# Data shown
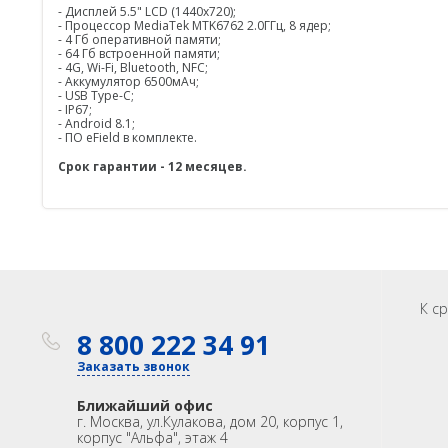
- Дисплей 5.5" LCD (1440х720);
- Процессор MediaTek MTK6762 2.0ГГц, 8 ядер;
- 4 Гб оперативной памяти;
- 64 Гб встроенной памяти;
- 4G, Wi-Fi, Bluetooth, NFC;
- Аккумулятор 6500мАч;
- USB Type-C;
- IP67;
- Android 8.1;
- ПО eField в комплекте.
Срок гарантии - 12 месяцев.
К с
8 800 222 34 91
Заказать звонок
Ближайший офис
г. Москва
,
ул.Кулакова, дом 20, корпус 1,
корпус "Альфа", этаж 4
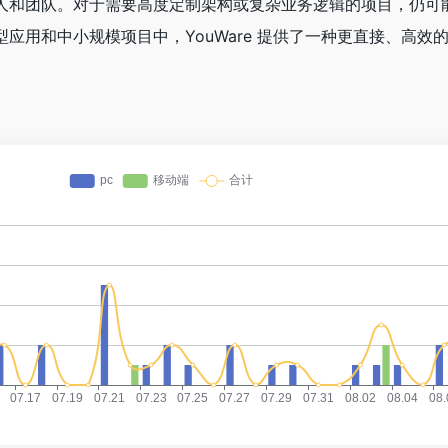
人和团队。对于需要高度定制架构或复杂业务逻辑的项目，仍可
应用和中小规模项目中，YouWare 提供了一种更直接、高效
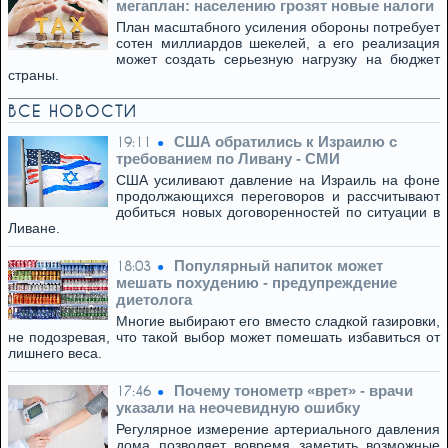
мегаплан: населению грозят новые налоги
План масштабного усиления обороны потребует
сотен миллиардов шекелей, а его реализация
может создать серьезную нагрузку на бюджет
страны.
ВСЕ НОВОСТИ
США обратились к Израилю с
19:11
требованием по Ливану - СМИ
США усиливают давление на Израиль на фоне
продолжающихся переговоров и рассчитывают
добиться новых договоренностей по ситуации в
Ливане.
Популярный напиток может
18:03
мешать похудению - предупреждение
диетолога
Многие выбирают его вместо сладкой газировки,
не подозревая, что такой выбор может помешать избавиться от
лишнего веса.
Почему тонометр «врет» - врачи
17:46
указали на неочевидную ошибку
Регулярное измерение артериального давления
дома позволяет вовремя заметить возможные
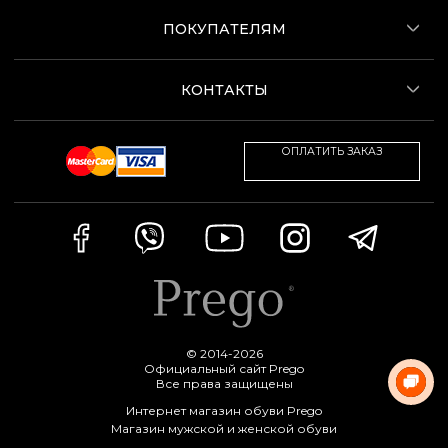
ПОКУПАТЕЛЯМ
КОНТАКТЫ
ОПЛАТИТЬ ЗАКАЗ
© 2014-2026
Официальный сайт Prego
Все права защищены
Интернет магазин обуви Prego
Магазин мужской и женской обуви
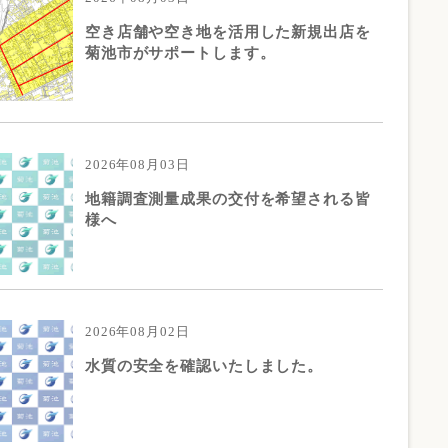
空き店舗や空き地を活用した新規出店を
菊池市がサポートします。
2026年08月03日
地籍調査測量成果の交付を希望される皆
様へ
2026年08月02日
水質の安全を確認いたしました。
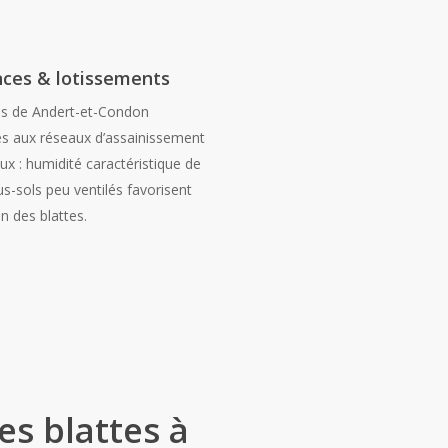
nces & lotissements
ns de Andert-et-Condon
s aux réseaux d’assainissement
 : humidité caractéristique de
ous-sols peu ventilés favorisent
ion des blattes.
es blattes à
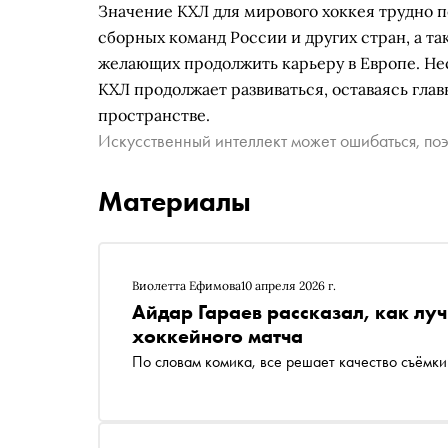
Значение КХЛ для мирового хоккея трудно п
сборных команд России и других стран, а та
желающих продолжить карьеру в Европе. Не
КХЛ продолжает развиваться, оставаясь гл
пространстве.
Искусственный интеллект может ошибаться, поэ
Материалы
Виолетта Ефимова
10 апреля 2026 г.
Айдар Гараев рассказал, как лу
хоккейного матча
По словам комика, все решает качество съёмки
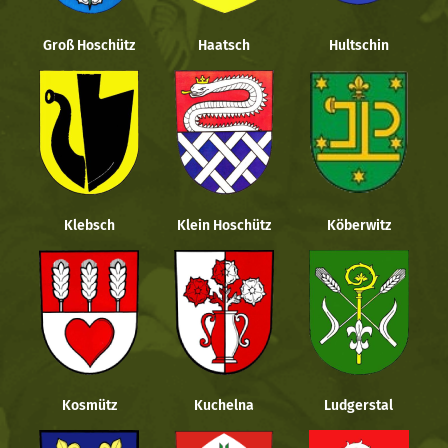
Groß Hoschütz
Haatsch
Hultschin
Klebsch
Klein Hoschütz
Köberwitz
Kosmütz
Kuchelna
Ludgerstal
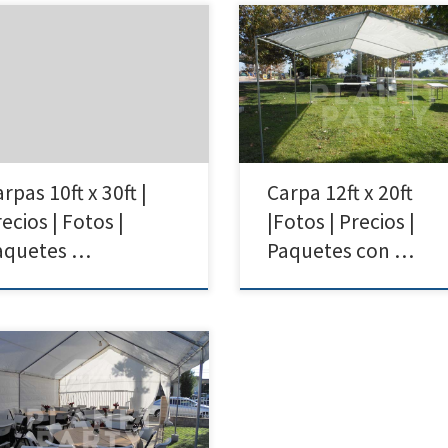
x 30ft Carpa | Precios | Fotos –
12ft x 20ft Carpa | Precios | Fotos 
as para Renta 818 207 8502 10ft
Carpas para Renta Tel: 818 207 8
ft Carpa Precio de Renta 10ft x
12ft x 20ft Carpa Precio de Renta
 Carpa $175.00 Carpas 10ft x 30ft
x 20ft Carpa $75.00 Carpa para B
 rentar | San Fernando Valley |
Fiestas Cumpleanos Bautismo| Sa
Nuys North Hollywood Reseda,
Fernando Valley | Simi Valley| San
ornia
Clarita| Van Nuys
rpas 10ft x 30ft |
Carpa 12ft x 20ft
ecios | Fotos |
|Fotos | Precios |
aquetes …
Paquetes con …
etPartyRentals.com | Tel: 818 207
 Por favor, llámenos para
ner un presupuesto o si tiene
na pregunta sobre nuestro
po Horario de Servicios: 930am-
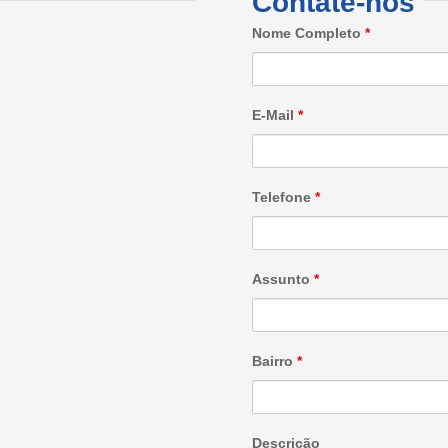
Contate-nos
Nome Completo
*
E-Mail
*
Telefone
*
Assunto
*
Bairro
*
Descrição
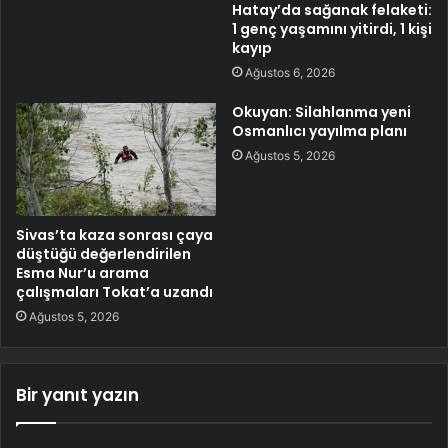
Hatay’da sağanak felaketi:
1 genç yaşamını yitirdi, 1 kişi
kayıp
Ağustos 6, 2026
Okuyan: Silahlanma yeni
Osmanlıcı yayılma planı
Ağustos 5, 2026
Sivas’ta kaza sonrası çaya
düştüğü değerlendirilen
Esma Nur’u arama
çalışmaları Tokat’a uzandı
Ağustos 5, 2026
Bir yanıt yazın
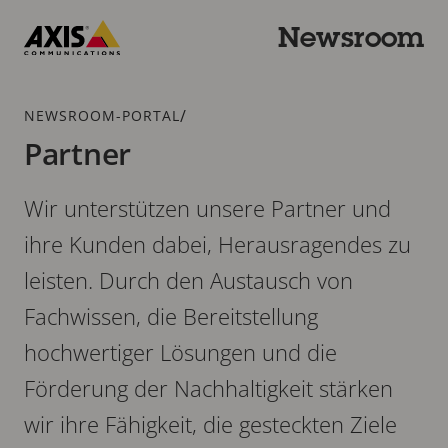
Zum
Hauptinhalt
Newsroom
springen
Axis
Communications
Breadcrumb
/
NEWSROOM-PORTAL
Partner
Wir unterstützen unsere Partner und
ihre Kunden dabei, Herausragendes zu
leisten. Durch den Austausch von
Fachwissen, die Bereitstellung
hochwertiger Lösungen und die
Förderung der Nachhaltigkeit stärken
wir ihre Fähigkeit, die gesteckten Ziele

# How to complete this task
What lines above contain the word "корпус"? Return each such line.

# Answer section
ул.Кулакова, дом 20, корпус 1,
корпус "Альфа", этаж 4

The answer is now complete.